The facts in this case as presented by appellant establish the possibility of a defect in the sling design of the TK-2 suspension system. This defect is established by the testimony of Irving and Rappleayea regarding a series of tests conducted by them and measured by a standard known as the Z90.1 impact test. Rappleayea further established the defect based on his experience in testing the TK-2 while employed by appellee. This evidence is sufficient to raise the likelihood that reasonable men may reach different conclusions on the issue of an unreasonably dangerous defect in the sling design of the TK-2 helmet. The "bottoming out" defect might be of a type that a reasonable consumer would not contemplate.
There is a question of fact as to the place of impact, with a resulting question of causation in terms of the relationship between the impact and the injury. There is also a question as to the possibility of a substantial change in condition caused by the addition of a face mask manufactured and installed by someone other than appellee.

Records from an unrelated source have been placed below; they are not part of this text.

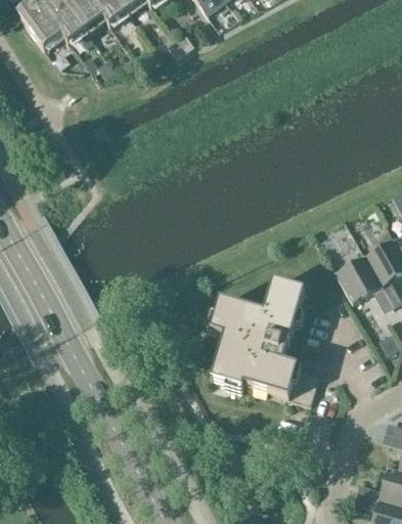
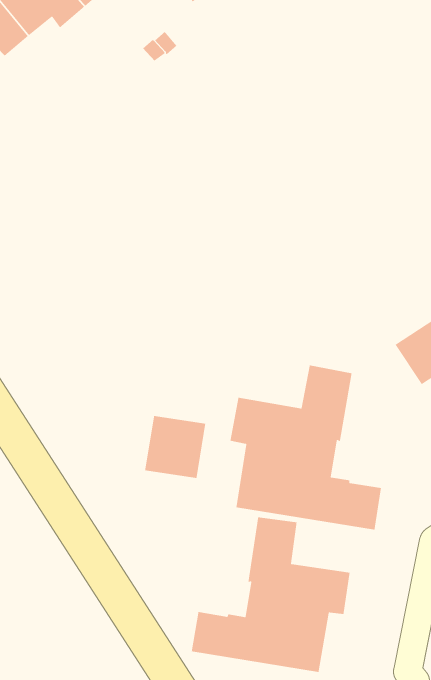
building: none -> [144,415,206,479]
building: none -> [191,517,350,673]

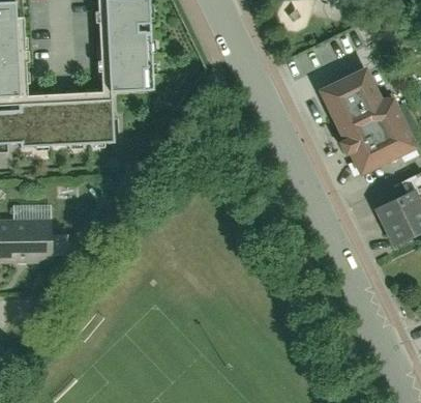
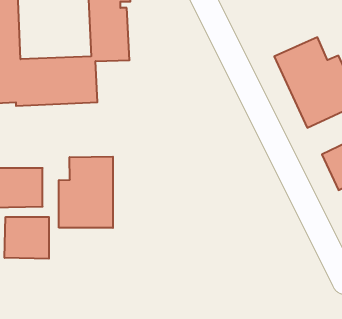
building: none -> [59,157,113,228]
building: none -> [5,217,49,259]

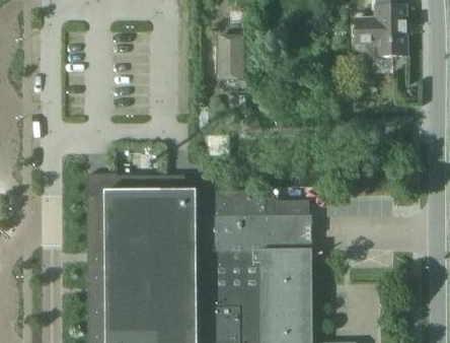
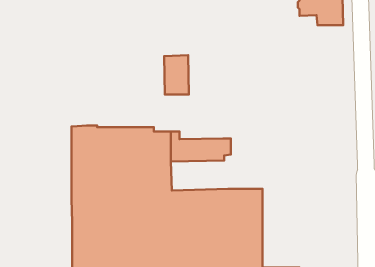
building: [215,35,244,81] -> [164,55,189,95]
building: [204,201,311,252] -> none

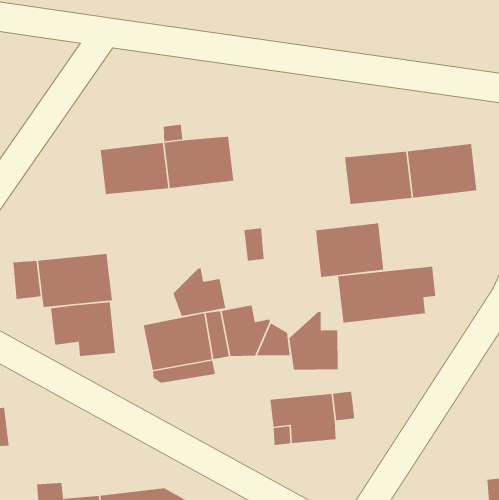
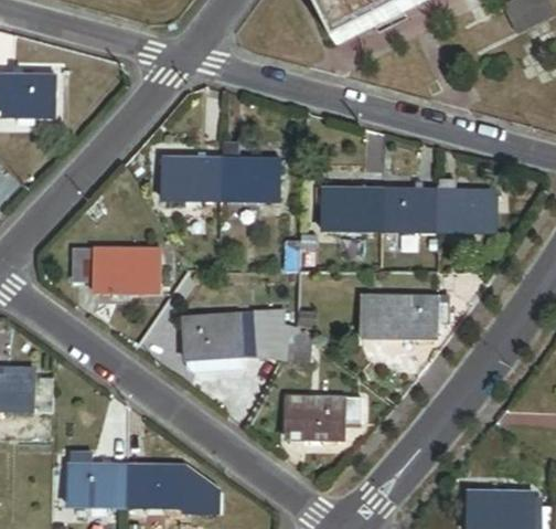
building: [315,222,384,278] -> [321,189,378,232]
building: [172,267,226,317] -> none
building: [50,302,116,357] -> none
building: [289,311,339,370] -> none

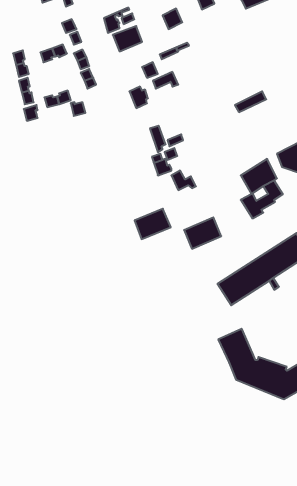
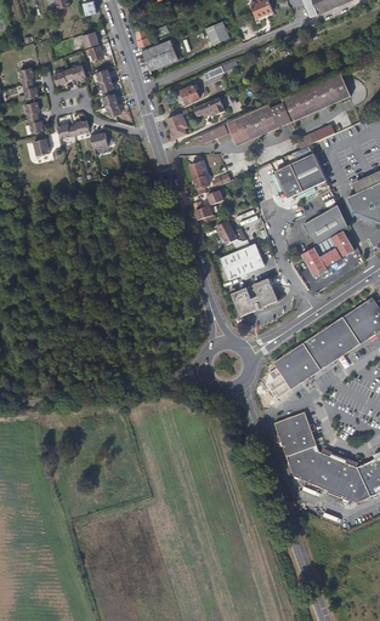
building: none -> [199,72,352,146]
building: none -> [276,154,325,196]
building: [135,209,171,239] -> [220,241,265,279]

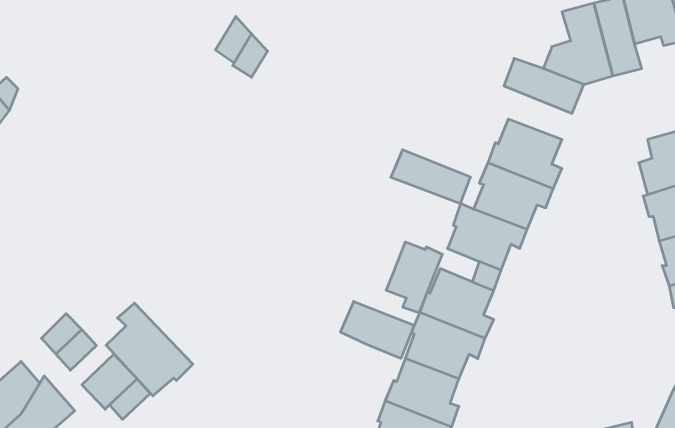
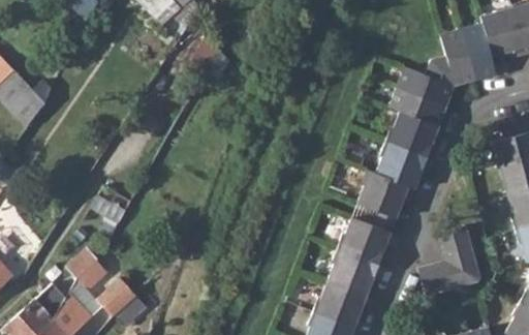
building: [391,150,471,203] -> [390,87,446,125]
building: [386,242,442,313] -> none
building: none -> [418,225,480,296]
building: [341,301,414,358] -> none
building: [106,303,193,396] -> none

"[P]laintiff has the burden of proving that the defective condition of the injury producing product was in being at the time it left the hands of the seller.... The plaintiffs must be permitted to rely upon circumstantial evidence alone." Reader v. General Motors Corp., supra. Plaintiff must also prove the relationship between the defect and the injury. "Thus, `if there is ... [expert] evidence of the possibility of the existence of the causal relationship together with other evidence or circumstances indicating such relationship, the finding that the accident caused the injury will be sustained.' [citation omitted]." Kennecott Copper Corp. v. McDowell, 100 Ariz. 276, 413 P.2d 749, 754 (1966).
We hold that appellant established the presence of a defect in the helmet at the time it left the hands of the seller to the extent that reasonable minds could reach different conclusions as to that question of fact. Furthermore, we hold that appellant provided sufficient proof that a defect caused appellant's injury. The issue of causation is one of fact for the jury to decide.
The trial court concluded that the film, as a matter of law, left no reasonable doubt as to the place of impact, thus ruling that the appellant failed to show causation between the impact and the injury. We have carefully reviewed the portion of the moving picture film which contains the "onside" kick and cannot arrive at the same conclusion. The film is at best inconclusive on the question of the point of impact and in fact shows possible contact by two opposing players. We also note that Coach Hakes' testimony was similarly inconclusive in that he merely stated that appellant and an opposing player hit "head-to-head." The jury must be permitted to determine the issue of causation since there is a likelihood that reasonable minds could differ on the interpretation of the game film.
It was error for the trial court to direct a verdict in favor of appellee.
Reversed and remanded for further proceedings not inconsistent with this opinion.
CAMERON, C.J., STRUCKMEYER, V.C.J., and HOLOHAN and GORDON, JJ., concur.NOTES
[*] Comment (1) to the Recommended Arizona Jury Instructions, Products Liability 1 erroneously concludes that the unreasonably dangerous requirement "... is not a necessary factor in the Arizona decisions in which the Restatement (Second) of Torts § 402A is quoted.